Posted on 12/02/2018 in misc

Photo of supermarket

Way back in the dot com boom of the early 2000s I wrote a business plan for a web app that would let you configure a shopping list to match your store layout. I was going to mine your list (data) to allow grocery companies to direct very personalized coupons to the user. Thinking about it now, I was about 12 years ahead of the market with that idea. Maybe that is why it didn't go anywhere.

The genesis of the idea was my personal shopping list, which back then, and still today, is a spreadsheet document organized to match the aisles in the store, so that everything we need is in the same order as our walk through the store, which reduces the time in the store quite a bit, and in theory makes it harder to miss things on the list. 80% of the stuff we buy in any given week is already on the list. In addition, I've got a menu list of the 45 odd meals we make regularly in the right column, which makes it super easy to get ideas about what to cook next week. And because we can't decide what grocery store we like best, I've got three documents, one each for Food Lion, Publix, and Kroger.

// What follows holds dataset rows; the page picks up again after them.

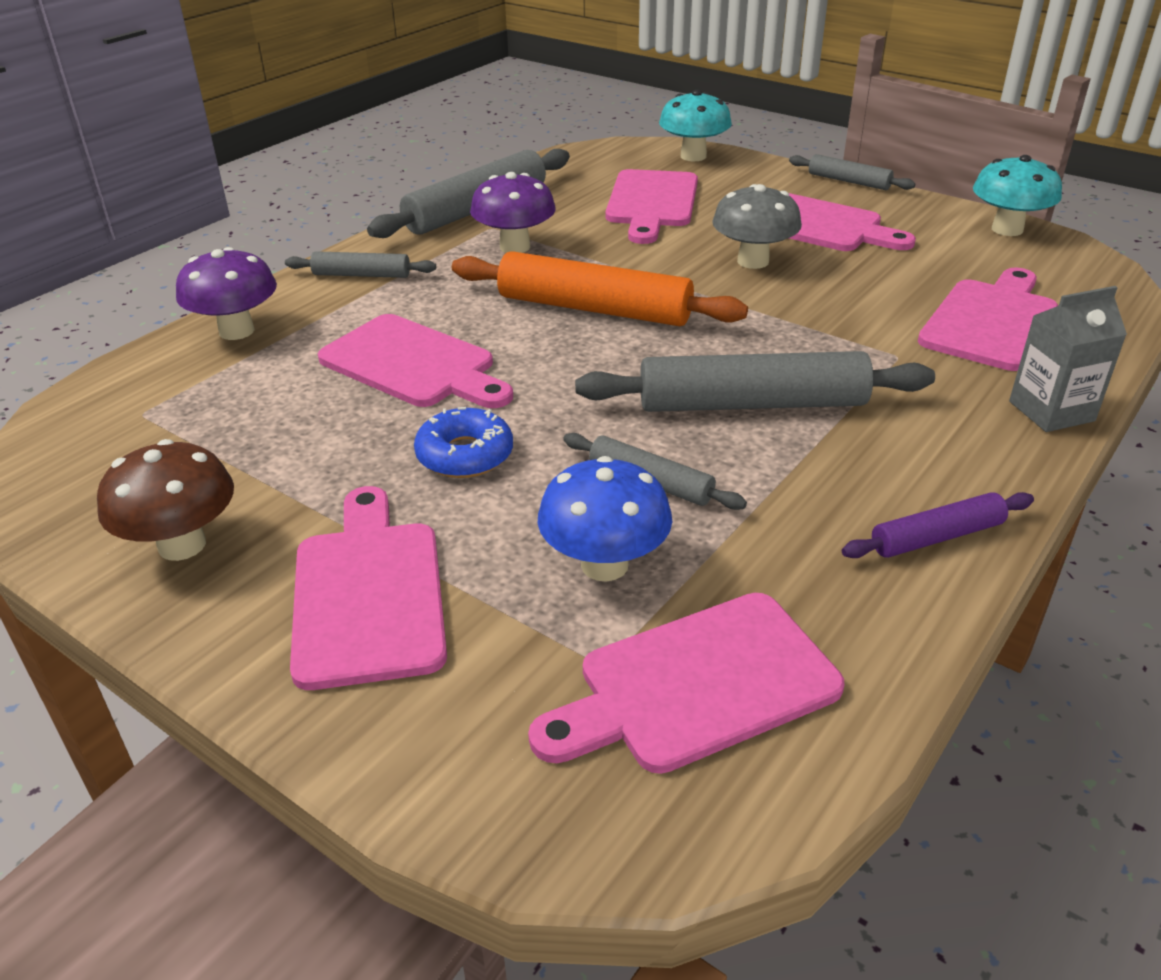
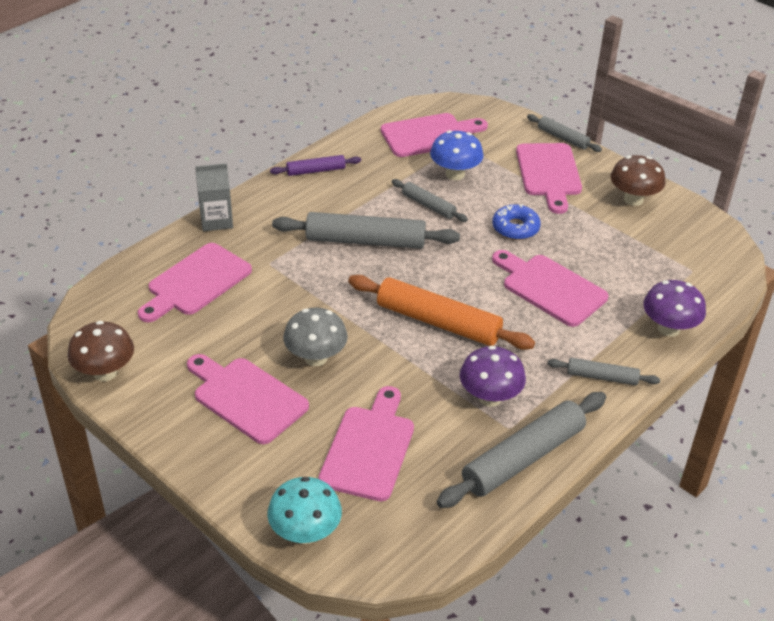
camera: 175 degrees left, 5 degrees up
(848, 181) = (181, 461): grey rolling pin -> grey rolling pin (563, 138)
(1007, 229) = (105, 372): turquoise mushroom -> brown mushroom

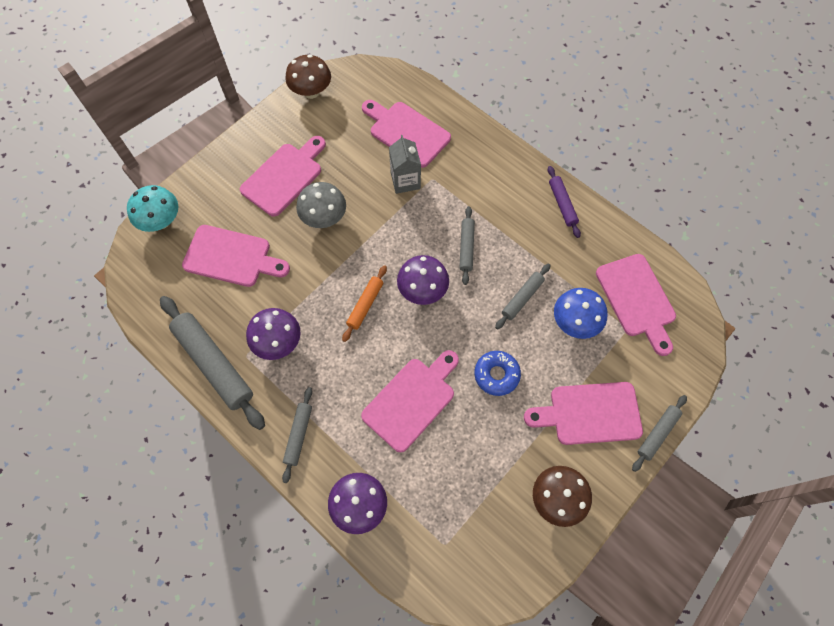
camera: 90 degrees right, 25 degrees up
(216, 220) = (483, 137): grey carton -> grey carton (405, 180)
(365, 241) = (466, 247): grey rolling pin -> grey rolling pin, size x0.53
(419, 276) = (422, 290): none -> purple mushroom
(438, 322) = (365, 305): orange rolling pin -> orange rolling pin, size x0.53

Food Lion is the current store of choice, because it's less expensive, and because it doesn't have all the extra crap that the Kroger Superstore has, which makes it quicker to get through.

I've yet to use a grocery store shopping list app that is anywhere near as easy to use as my spreadsheet. And I've never seen anybody in a grocery store that appeared to have an organized list like that. This can't be that unique of an idea, can it? Somebody reading this please tell me you do the same thing, or something similar. I'm a nerd, but I'm not that much of a nerd. Organizing your shopping list to match the store aisle flow just seems like common sense to me.

This is entry #2 in my attempt at 31 days of blogging for December 2018. I've haven't posted here daily since about 2007, so this should be interesting.